Discussion in 'Anything goes' started by Herbert Anchovy, Jan 28, 2007.

  1. three_bags_full

    three_bags_full Well-Known Member

    I'm not a reporter. I'm in the Army.
     
  2. andyouare?

    andyouare? Guest

    I don't understand this. Are you saying that since "only" 3,000 US soldiers have died it's not a big deal and we shouldn't complain? Please explain.
     
  3. friend of the friendless

    friend of the friendless Active Member

    Sirs, Madames,

    I'm amazed that super-patriots like old tony and bostock aren't in the reserve and deployed over there. Their leadership would be handier there than here. And of course I can only presume that any of their children (where the case applies) would be signed up for their second or third tours.

    YHS, etc
     
  4. alleyallen

    alleyallen Guest

    I've made that argument, especially with Old Tony, before. The response, quite often, is "so if I don't serve in uniform I can't have an opinion?" But it's still a legit question. If you're so sure we're doing the right thing, then why aren't you serving? And if you're too old (disabled, overweight, etc.) to join, then why aren't your kids joining?

    Before taking a fight to anyone, our leaders should ask themselves a few questions:
    * Is this worth the lives of an indeterminate number of American lives?
    * Would I be willing to don a uniform and pick up a weapon to fight in this battle?
    * Would I encourage my child to join and fight in the battle?

    People take too much of an abstract view toward fighting, simply because it's easier to call for action by an Army when you don't personally know the names or see the faces of those who will do the fighting. When it becomes personal and real, that's when you have to ask those questions again and pray (to the deity of your choice) that you're making the right decisions.
     
  5. heyabbott

    heyabbott Well-Known Member

    In Hindsight, NO SHIT, SHERLOCK. DUH.
    But we are there and we need to deal with Bush and Cheney's incredibly stupid, ignorant and treasonous fuckup.. What's the real significant story is not the increase of 20K soldiers, but why not an increase of 100K soldiers? Then a UN peace keeping and Nation building coalition of predominantly muslim countries, followed by
    Proably a partition of Iraq into 3 respective soveriegn states, Kurd, Shiite and Sunni, with a oil production placed in an OPEC trusteeship, with the US.

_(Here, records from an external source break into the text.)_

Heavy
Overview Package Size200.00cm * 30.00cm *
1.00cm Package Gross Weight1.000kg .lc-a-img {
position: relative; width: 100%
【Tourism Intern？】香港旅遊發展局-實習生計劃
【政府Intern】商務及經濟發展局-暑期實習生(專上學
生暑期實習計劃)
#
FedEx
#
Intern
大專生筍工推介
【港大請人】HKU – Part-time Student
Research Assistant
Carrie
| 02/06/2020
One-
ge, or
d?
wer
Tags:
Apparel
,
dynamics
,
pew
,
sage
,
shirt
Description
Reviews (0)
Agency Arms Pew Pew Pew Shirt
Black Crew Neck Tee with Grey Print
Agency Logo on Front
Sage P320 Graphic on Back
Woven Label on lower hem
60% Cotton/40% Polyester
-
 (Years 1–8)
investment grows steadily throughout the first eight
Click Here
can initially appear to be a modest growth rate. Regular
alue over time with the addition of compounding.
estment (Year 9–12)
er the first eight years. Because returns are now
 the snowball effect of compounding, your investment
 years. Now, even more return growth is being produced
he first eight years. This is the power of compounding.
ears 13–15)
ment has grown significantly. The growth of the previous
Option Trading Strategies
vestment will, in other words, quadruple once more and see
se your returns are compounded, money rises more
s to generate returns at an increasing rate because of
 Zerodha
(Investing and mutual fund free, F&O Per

    It's incredible that everyone that NOW recognizes the sheer treachory that Cheney used to justify his war in Iraq, but the fact remains, we are there, and we destroyed whatever civil goverment there was, and now the round robin massacres between muslim and triblasects has replaced Saddam's massacres, no one wants to man up and say, we'll finish what we start and do it right, this time. Most of the blame belongs to Cheney and Bush, one's too evil to change and the other's too foolish
     
  6. andyouare?

    andyouare? Guest

    Is that possible, though? And what will it take to do it right? How many lives? Will it be worth it...etc.

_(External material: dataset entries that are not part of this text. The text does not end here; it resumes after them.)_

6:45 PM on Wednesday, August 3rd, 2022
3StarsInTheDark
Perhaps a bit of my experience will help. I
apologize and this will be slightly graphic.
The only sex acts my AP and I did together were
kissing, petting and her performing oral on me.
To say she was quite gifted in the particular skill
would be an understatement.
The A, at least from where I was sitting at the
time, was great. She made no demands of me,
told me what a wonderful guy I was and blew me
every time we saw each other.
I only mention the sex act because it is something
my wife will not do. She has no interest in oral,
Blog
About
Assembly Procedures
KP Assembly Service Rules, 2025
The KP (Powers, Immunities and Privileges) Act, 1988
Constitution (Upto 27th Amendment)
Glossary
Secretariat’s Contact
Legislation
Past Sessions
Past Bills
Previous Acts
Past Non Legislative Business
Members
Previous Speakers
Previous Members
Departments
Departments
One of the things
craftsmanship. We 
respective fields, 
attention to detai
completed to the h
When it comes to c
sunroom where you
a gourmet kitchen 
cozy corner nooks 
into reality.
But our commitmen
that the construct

    I understand the desire to make things right, but the question is if that's possible, or, as I fear, are we past that point? I know it's unAmerican and I hate saying this, but we have to consider the possibility that we've already lost and there's nothing we can do about it.

    And this whole "man up" thing is just silly and it's what got us in trouble in the first place. What's manly about sacrificing thousands more to a lost cause? We've got stop thinking with the wrong part of our body.
     
  7. three_bags_full

    three_bags_full Well-Known Member

    We fucked it up in the first place, so I think we have somewhat of a feduciary responsibility to fix it.

    Edit: Or at least help fix it.
     
  8. Buck

    Buck Well-Known Member

    We should disband our military. We've become to naive to have one.
     

  9. 1) Because we don't HAVE 100,000 more soldiers to send, not with Afghanistan blowing up again.
    2) Because nobody in the Arab world trusts us enough to be part of a multinational force with us.
    3) The UN? This administration? Right.
    4) OPEC trusteeship? With us as the trustee? Yeah, that'll work.
    It's not that your ideas don't have merit -- and partition, while a terrible idea everywhere it's been tried, is probably inevitable -- the fact of the war has made them all non-starters.
     
  10. andyouare?

    andyouare? Guest

    Totally agree. But I guess the question -- that no one can answer -- is what exactly can we do at this point?
     
  11. Herbert Anchovy

    Herbert Anchovy Active Member

    We can rebuild the cities, villages and small hamlets we destroyed, not-for-profit. That would be a nice start.
     
  12. dog428

    dog428 Active Member

    Had the "generals on the ground" been listened to, it would have been a simple invasion and democracy insertion.

    Oh, it would have been more difficult than the rosy dream the shrub and co. presented to the American people, but it would have been much less cumbersome than what we've faced the last three years.

    So, maybe a better statement would be: We should take control of our armed forces away from the president. He's too naive to have it.